Kashgar: Teahouses

Hidden in the backs of buildings and alleyways in the Old City are the teahouses of Kashgar, which serve as the traditional meeting place for Uyghur men.

Here, men gather before and after prayers for black tea and bread, which they soften by dipping into their cups.

Pots of tea are heated over wood-burning stoves. Smoke and steam mingle in the air, catching the odd ray of light that manages to come in from the window and into the dimly lit rooms.

Furnishings and décor are sparse; wood cabinets store pots and cups while elevated wood platforms serve as the seating area.

Patches of faded color hint at one-time painted walls and doors.

Many of the patrons are men in their fifties and sixties who come to enjoy the warmth and company of the tea house.

Topics of discussion generally revolve around day-to-day life or religion when the imam from the neighboring mosque appears.

As with many of the establishments in the Old City, the teahouses are an endangered species, threatened by demolition as well as new modern breeds of tea and coffee houses, selling imported goods and catering to the younger generation.

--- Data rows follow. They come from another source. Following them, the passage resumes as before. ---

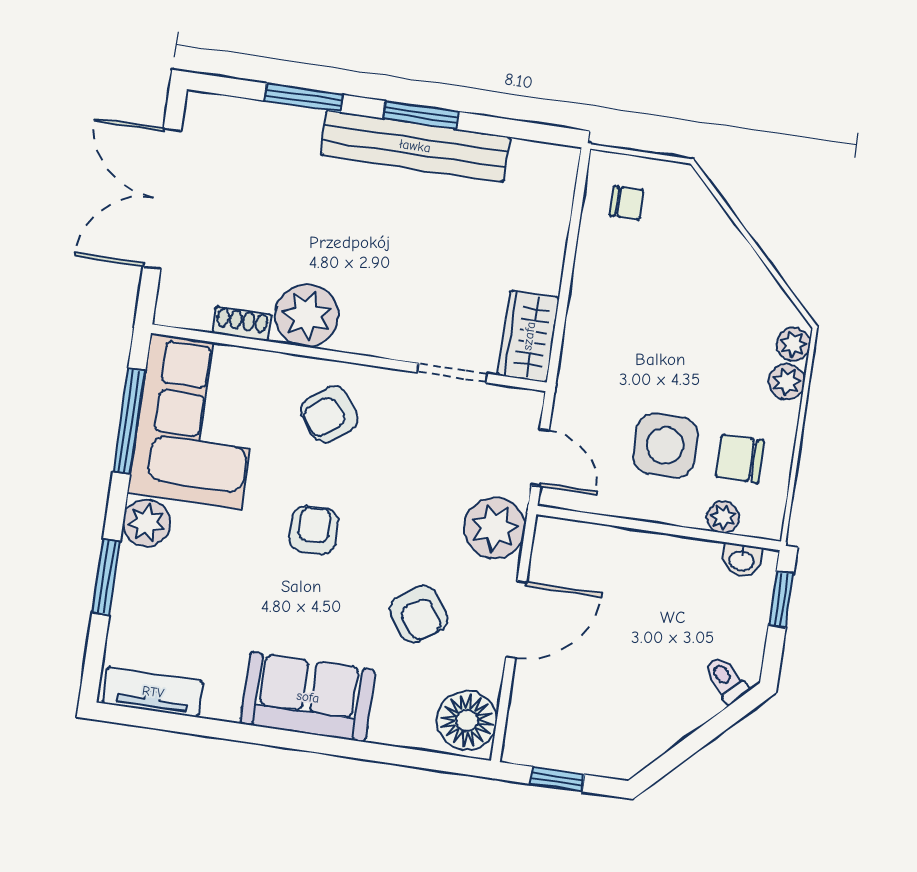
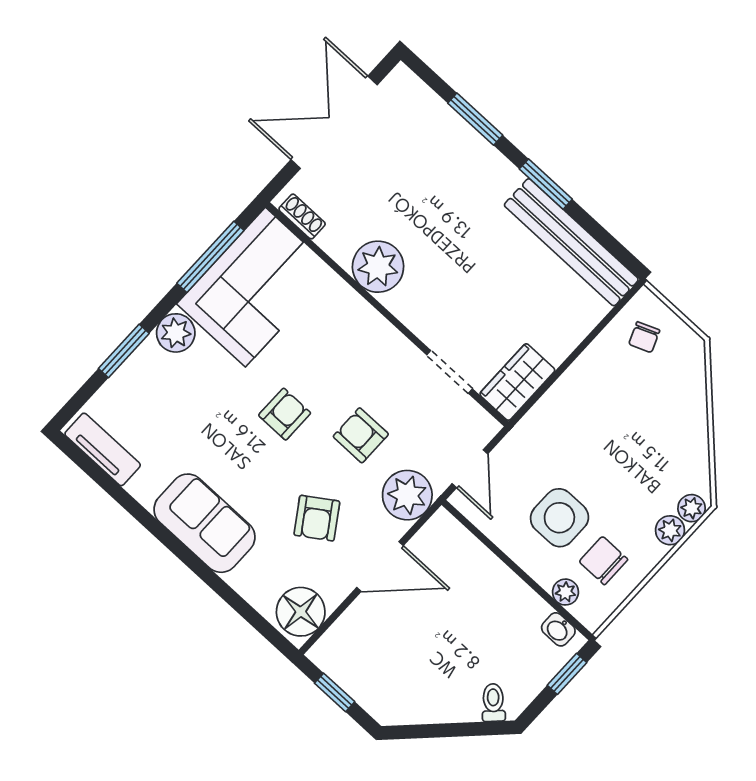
bench: (415, 146) -> (571, 242), moved
chair: (627, 203) -> (644, 337), turned 68
shoe rack: (242, 324) -> (302, 216), moved
armchair: (329, 414) -> (361, 435), moved, turned 37

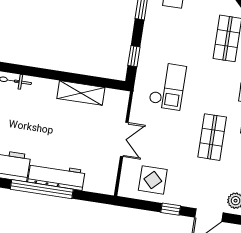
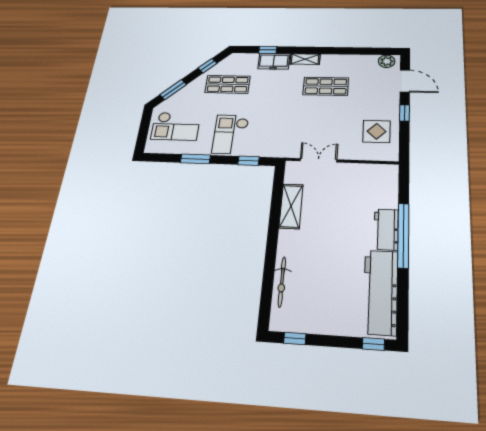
checkout: (167, 86) -> (230, 134), moved, turned -90
double door: (124, 139) -> (318, 160), moved
workbench: (56, 176) -> (386, 229), width x0.73

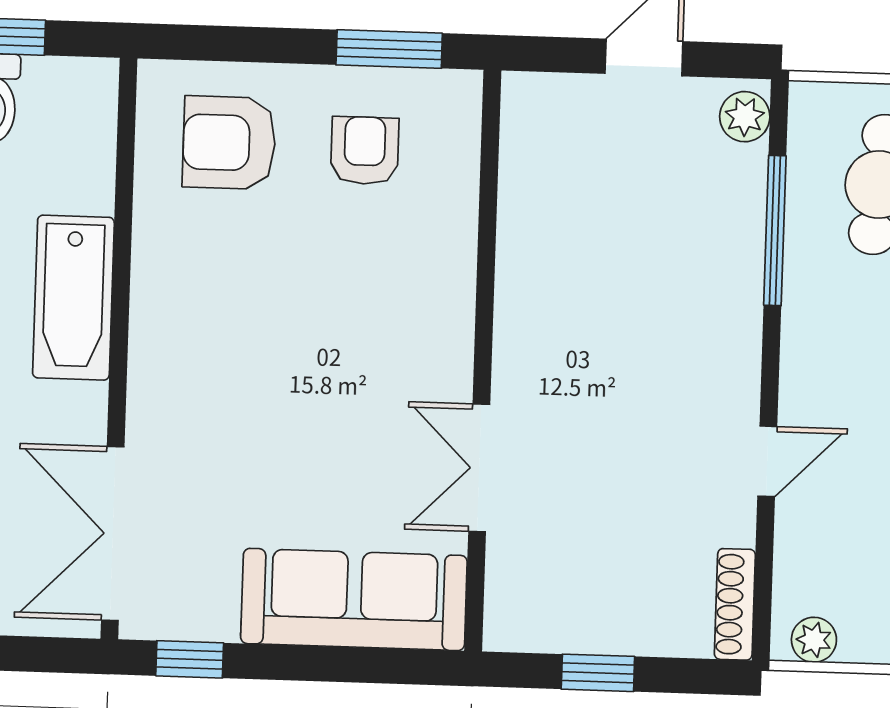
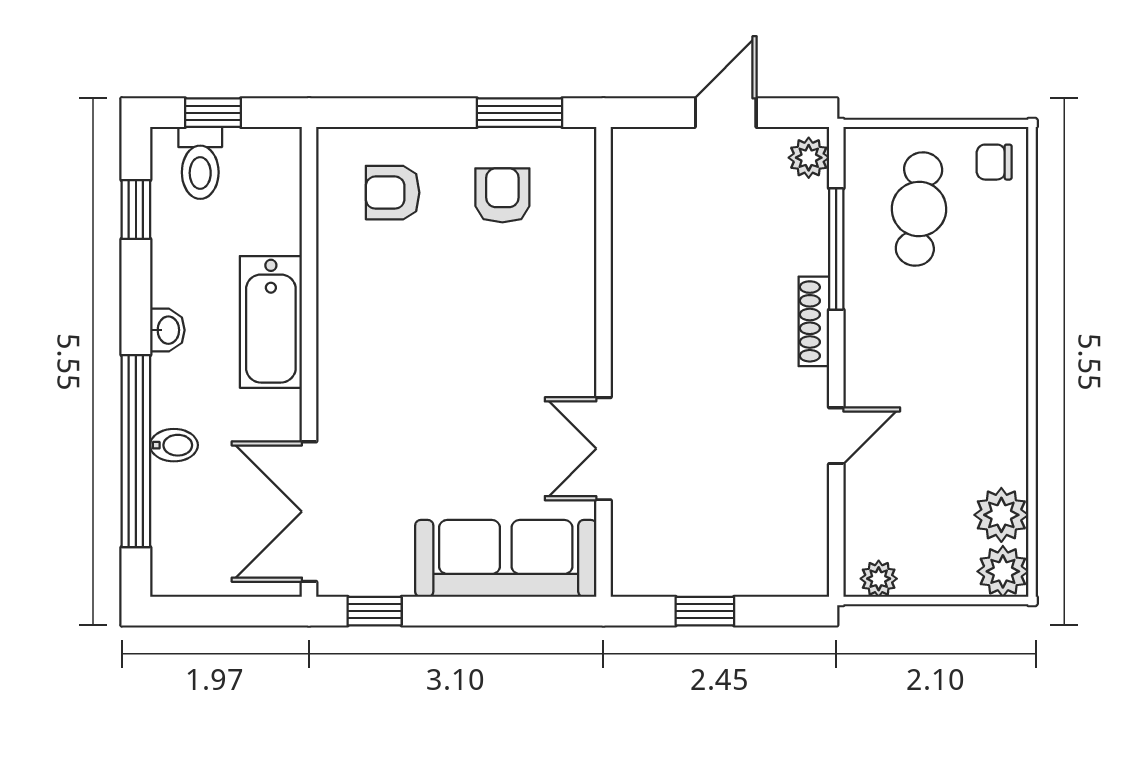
armchair: (229, 143) -> (393, 193), width x0.72, depth x0.72
shoe rack: (735, 604) -> (814, 321), moved

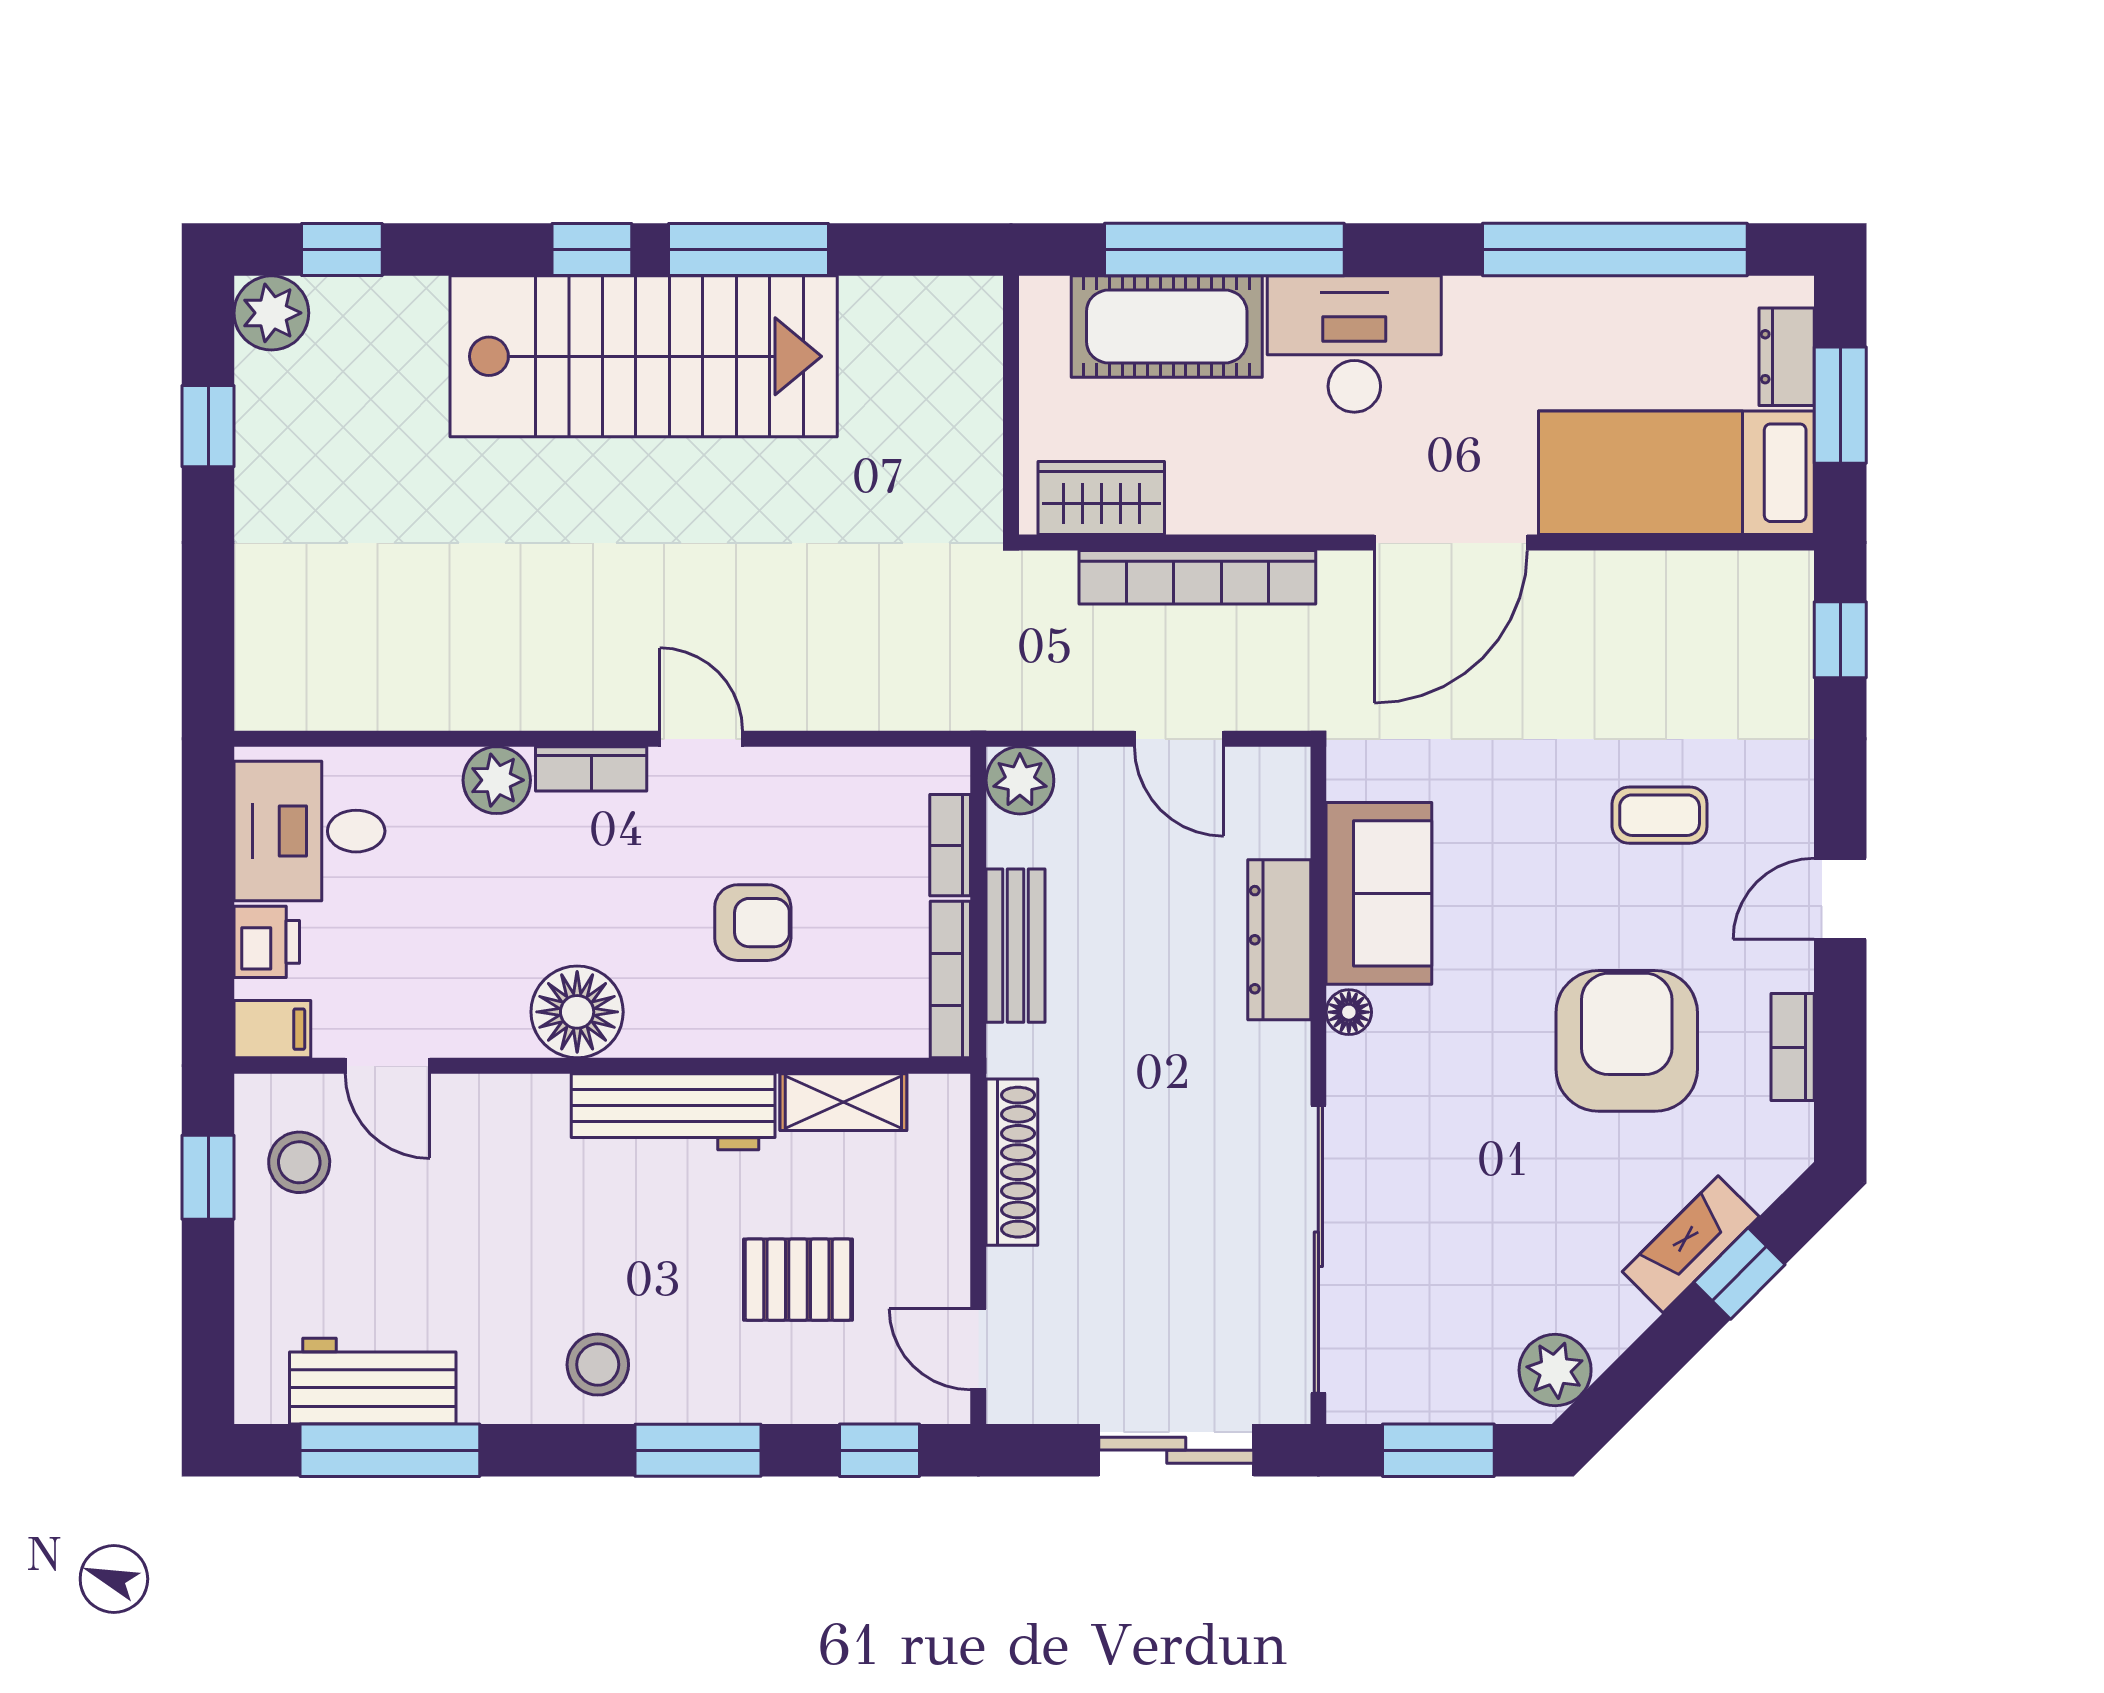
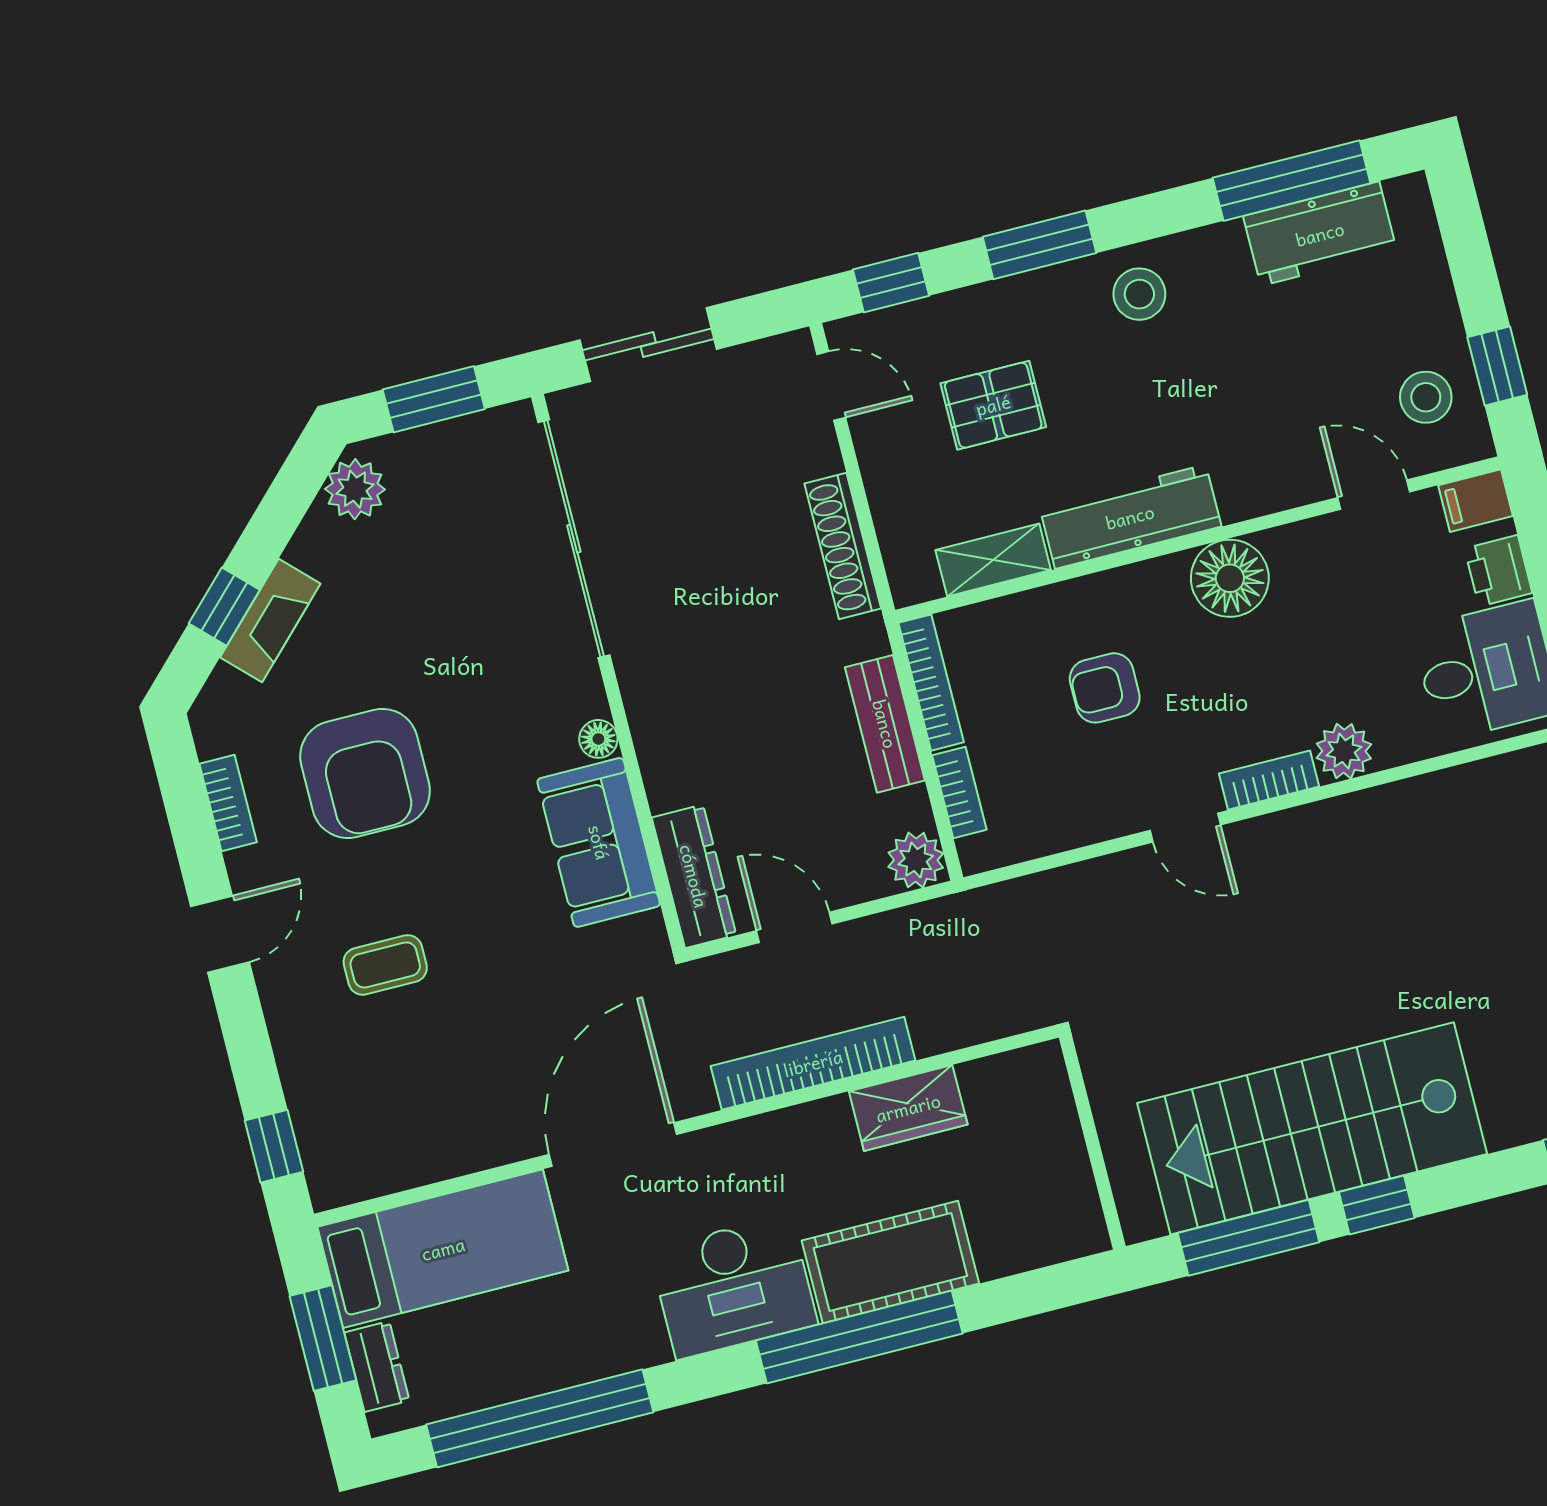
wall: (1011, 405) -> (1092, 1142), moved
dresser: (1279, 940) -> (694, 876), moved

The character and feel of these traditional teahouses is undeniable. Stepping into one, as with so many places in Kashgar, is like stepping back in time.

Or rather, perhaps it is better said that these teahouses are timeless, unaffected and unconcerned by the passage of time, at least for now. Hopefully, as new high-rise towers continue to sprout up throughout the city, it will remain that way.